Object-level change descriptions:

----

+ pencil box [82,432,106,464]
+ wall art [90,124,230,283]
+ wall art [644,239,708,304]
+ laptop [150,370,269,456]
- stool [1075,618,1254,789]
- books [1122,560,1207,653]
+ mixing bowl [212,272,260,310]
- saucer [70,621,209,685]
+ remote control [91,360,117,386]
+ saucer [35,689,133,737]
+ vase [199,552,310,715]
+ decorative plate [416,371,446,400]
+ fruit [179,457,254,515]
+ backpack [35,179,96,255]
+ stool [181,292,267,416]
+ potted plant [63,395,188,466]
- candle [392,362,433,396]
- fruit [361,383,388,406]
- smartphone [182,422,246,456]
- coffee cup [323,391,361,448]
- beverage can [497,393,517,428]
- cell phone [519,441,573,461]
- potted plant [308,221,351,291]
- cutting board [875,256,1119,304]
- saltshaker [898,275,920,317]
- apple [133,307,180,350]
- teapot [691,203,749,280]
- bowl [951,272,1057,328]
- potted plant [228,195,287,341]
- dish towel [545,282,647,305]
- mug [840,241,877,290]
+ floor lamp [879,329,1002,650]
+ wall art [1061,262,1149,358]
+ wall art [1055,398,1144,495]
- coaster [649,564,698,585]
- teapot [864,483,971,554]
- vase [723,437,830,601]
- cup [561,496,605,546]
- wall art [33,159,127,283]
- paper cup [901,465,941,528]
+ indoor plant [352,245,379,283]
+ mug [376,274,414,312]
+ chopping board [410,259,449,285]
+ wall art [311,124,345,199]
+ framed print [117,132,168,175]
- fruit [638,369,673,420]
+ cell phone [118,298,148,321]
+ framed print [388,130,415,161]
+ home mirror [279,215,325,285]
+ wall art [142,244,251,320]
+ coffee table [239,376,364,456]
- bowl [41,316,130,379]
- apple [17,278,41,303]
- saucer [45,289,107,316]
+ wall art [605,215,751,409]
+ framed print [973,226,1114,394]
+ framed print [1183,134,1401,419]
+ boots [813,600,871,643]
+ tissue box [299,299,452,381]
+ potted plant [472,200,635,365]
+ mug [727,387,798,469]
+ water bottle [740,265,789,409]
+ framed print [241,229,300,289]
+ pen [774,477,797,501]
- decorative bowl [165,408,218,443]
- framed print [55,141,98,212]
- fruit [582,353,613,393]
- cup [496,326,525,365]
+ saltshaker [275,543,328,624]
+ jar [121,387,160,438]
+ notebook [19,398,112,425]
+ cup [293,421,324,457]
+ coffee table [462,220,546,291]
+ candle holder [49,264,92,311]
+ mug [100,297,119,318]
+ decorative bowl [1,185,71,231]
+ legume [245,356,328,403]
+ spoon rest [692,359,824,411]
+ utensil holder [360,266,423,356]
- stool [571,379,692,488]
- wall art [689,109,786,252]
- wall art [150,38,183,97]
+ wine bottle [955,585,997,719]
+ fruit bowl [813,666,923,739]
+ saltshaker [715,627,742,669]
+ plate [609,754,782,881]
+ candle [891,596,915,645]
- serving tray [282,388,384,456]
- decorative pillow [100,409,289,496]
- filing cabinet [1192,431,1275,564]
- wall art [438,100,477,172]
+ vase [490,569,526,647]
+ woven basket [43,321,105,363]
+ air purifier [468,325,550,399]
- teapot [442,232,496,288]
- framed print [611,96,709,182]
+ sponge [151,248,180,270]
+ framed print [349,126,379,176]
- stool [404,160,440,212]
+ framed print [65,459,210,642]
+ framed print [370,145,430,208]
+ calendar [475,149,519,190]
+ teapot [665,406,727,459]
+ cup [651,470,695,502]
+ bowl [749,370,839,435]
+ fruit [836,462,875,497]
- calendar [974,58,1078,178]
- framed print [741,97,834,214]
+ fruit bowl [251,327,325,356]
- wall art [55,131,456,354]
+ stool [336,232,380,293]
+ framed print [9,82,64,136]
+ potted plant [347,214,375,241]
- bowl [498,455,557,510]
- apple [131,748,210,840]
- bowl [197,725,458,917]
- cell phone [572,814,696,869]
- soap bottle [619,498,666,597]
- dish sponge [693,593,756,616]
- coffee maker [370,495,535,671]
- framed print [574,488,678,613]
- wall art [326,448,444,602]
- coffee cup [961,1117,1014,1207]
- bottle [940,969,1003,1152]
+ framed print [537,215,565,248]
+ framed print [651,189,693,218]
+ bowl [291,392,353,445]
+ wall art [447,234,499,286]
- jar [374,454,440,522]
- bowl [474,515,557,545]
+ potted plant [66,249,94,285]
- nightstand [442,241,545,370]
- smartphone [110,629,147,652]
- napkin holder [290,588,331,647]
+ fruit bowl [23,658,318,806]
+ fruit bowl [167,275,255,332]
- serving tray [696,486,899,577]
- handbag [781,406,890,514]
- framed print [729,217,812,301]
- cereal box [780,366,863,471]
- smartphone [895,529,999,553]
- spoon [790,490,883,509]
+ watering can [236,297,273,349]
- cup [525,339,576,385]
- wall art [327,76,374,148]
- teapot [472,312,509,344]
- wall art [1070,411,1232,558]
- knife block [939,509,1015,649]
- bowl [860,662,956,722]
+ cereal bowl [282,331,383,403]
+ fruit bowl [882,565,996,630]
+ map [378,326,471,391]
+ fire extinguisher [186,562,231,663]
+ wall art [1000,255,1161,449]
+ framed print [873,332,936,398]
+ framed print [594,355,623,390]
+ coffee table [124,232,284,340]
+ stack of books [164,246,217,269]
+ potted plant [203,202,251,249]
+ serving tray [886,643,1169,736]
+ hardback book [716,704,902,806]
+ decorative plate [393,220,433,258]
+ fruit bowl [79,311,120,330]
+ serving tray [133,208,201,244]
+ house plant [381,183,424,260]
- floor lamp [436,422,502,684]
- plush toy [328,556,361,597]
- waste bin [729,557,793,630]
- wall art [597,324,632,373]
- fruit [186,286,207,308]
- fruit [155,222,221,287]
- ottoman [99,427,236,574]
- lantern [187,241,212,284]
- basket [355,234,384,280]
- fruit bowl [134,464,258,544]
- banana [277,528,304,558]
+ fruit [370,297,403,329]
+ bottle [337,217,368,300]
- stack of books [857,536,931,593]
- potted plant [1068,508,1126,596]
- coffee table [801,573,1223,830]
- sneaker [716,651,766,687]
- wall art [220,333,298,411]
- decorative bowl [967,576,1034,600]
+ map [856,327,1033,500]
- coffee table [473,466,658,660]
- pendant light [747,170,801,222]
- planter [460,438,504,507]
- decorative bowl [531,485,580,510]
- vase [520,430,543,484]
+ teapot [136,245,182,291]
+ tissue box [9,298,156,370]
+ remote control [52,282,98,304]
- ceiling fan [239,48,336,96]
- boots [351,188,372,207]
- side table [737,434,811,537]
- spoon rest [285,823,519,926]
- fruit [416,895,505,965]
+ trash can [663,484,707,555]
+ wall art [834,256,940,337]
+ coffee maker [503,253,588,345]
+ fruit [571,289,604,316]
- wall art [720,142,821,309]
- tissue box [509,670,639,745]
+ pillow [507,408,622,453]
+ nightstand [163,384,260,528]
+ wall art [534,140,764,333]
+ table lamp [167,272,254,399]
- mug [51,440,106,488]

----

To complete this exercise, set down every line above exactly once more.

▶ Answer to this problem:
+ pencil box [82,432,106,464]
+ wall art [90,124,230,283]
+ wall art [644,239,708,304]
+ laptop [150,370,269,456]
- stool [1075,618,1254,789]
- books [1122,560,1207,653]
+ mixing bowl [212,272,260,310]
- saucer [70,621,209,685]
+ remote control [91,360,117,386]
+ saucer [35,689,133,737]
+ vase [199,552,310,715]
+ decorative plate [416,371,446,400]
+ fruit [179,457,254,515]
+ backpack [35,179,96,255]
+ stool [181,292,267,416]
+ potted plant [63,395,188,466]
- candle [392,362,433,396]
- fruit [361,383,388,406]
- smartphone [182,422,246,456]
- coffee cup [323,391,361,448]
- beverage can [497,393,517,428]
- cell phone [519,441,573,461]
- potted plant [308,221,351,291]
- cutting board [875,256,1119,304]
- saltshaker [898,275,920,317]
- apple [133,307,180,350]
- teapot [691,203,749,280]
- bowl [951,272,1057,328]
- potted plant [228,195,287,341]
- dish towel [545,282,647,305]
- mug [840,241,877,290]
+ floor lamp [879,329,1002,650]
+ wall art [1061,262,1149,358]
+ wall art [1055,398,1144,495]
- coaster [649,564,698,585]
- teapot [864,483,971,554]
- vase [723,437,830,601]
- cup [561,496,605,546]
- wall art [33,159,127,283]
- paper cup [901,465,941,528]
+ indoor plant [352,245,379,283]
+ mug [376,274,414,312]
+ chopping board [410,259,449,285]
+ wall art [311,124,345,199]
+ framed print [117,132,168,175]
- fruit [638,369,673,420]
+ cell phone [118,298,148,321]
+ framed print [388,130,415,161]
+ home mirror [279,215,325,285]
+ wall art [142,244,251,320]
+ coffee table [239,376,364,456]
- bowl [41,316,130,379]
- apple [17,278,41,303]
- saucer [45,289,107,316]
+ wall art [605,215,751,409]
+ framed print [973,226,1114,394]
+ framed print [1183,134,1401,419]
+ boots [813,600,871,643]
+ tissue box [299,299,452,381]
+ potted plant [472,200,635,365]
+ mug [727,387,798,469]
+ water bottle [740,265,789,409]
+ framed print [241,229,300,289]
+ pen [774,477,797,501]
- decorative bowl [165,408,218,443]
- framed print [55,141,98,212]
- fruit [582,353,613,393]
- cup [496,326,525,365]
+ saltshaker [275,543,328,624]
+ jar [121,387,160,438]
+ notebook [19,398,112,425]
+ cup [293,421,324,457]
+ coffee table [462,220,546,291]
+ candle holder [49,264,92,311]
+ mug [100,297,119,318]
+ decorative bowl [1,185,71,231]
+ legume [245,356,328,403]
+ spoon rest [692,359,824,411]
+ utensil holder [360,266,423,356]
- stool [571,379,692,488]
- wall art [689,109,786,252]
- wall art [150,38,183,97]
+ wine bottle [955,585,997,719]
+ fruit bowl [813,666,923,739]
+ saltshaker [715,627,742,669]
+ plate [609,754,782,881]
+ candle [891,596,915,645]
- serving tray [282,388,384,456]
- decorative pillow [100,409,289,496]
- filing cabinet [1192,431,1275,564]
- wall art [438,100,477,172]
+ vase [490,569,526,647]
+ woven basket [43,321,105,363]
+ air purifier [468,325,550,399]
- teapot [442,232,496,288]
- framed print [611,96,709,182]
+ sponge [151,248,180,270]
+ framed print [349,126,379,176]
- stool [404,160,440,212]
+ framed print [65,459,210,642]
+ framed print [370,145,430,208]
+ calendar [475,149,519,190]
+ teapot [665,406,727,459]
+ cup [651,470,695,502]
+ bowl [749,370,839,435]
+ fruit [836,462,875,497]
- calendar [974,58,1078,178]
- framed print [741,97,834,214]
+ fruit bowl [251,327,325,356]
- wall art [55,131,456,354]
+ stool [336,232,380,293]
+ framed print [9,82,64,136]
+ potted plant [347,214,375,241]
- bowl [498,455,557,510]
- apple [131,748,210,840]
- bowl [197,725,458,917]
- cell phone [572,814,696,869]
- soap bottle [619,498,666,597]
- dish sponge [693,593,756,616]
- coffee maker [370,495,535,671]
- framed print [574,488,678,613]
- wall art [326,448,444,602]
- coffee cup [961,1117,1014,1207]
- bottle [940,969,1003,1152]
+ framed print [537,215,565,248]
+ framed print [651,189,693,218]
+ bowl [291,392,353,445]
+ wall art [447,234,499,286]
- jar [374,454,440,522]
- bowl [474,515,557,545]
+ potted plant [66,249,94,285]
- nightstand [442,241,545,370]
- smartphone [110,629,147,652]
- napkin holder [290,588,331,647]
+ fruit bowl [23,658,318,806]
+ fruit bowl [167,275,255,332]
- serving tray [696,486,899,577]
- handbag [781,406,890,514]
- framed print [729,217,812,301]
- cereal box [780,366,863,471]
- smartphone [895,529,999,553]
- spoon [790,490,883,509]
+ watering can [236,297,273,349]
- cup [525,339,576,385]
- wall art [327,76,374,148]
- teapot [472,312,509,344]
- wall art [1070,411,1232,558]
- knife block [939,509,1015,649]
- bowl [860,662,956,722]
+ cereal bowl [282,331,383,403]
+ fruit bowl [882,565,996,630]
+ map [378,326,471,391]
+ fire extinguisher [186,562,231,663]
+ wall art [1000,255,1161,449]
+ framed print [873,332,936,398]
+ framed print [594,355,623,390]
+ coffee table [124,232,284,340]
+ stack of books [164,246,217,269]
+ potted plant [203,202,251,249]
+ serving tray [886,643,1169,736]
+ hardback book [716,704,902,806]
+ decorative plate [393,220,433,258]
+ fruit bowl [79,311,120,330]
+ serving tray [133,208,201,244]
+ house plant [381,183,424,260]
- floor lamp [436,422,502,684]
- plush toy [328,556,361,597]
- waste bin [729,557,793,630]
- wall art [597,324,632,373]
- fruit [186,286,207,308]
- fruit [155,222,221,287]
- ottoman [99,427,236,574]
- lantern [187,241,212,284]
- basket [355,234,384,280]
- fruit bowl [134,464,258,544]
- banana [277,528,304,558]
+ fruit [370,297,403,329]
+ bottle [337,217,368,300]
- stack of books [857,536,931,593]
- potted plant [1068,508,1126,596]
- coffee table [801,573,1223,830]
- sneaker [716,651,766,687]
- wall art [220,333,298,411]
- decorative bowl [967,576,1034,600]
+ map [856,327,1033,500]
- coffee table [473,466,658,660]
- pendant light [747,170,801,222]
- planter [460,438,504,507]
- decorative bowl [531,485,580,510]
- vase [520,430,543,484]
+ teapot [136,245,182,291]
+ tissue box [9,298,156,370]
+ remote control [52,282,98,304]
- ceiling fan [239,48,336,96]
- boots [351,188,372,207]
- side table [737,434,811,537]
- spoon rest [285,823,519,926]
- fruit [416,895,505,965]
+ trash can [663,484,707,555]
+ wall art [834,256,940,337]
+ coffee maker [503,253,588,345]
+ fruit [571,289,604,316]
- wall art [720,142,821,309]
- tissue box [509,670,639,745]
+ pillow [507,408,622,453]
+ nightstand [163,384,260,528]
+ wall art [534,140,764,333]
+ table lamp [167,272,254,399]
- mug [51,440,106,488]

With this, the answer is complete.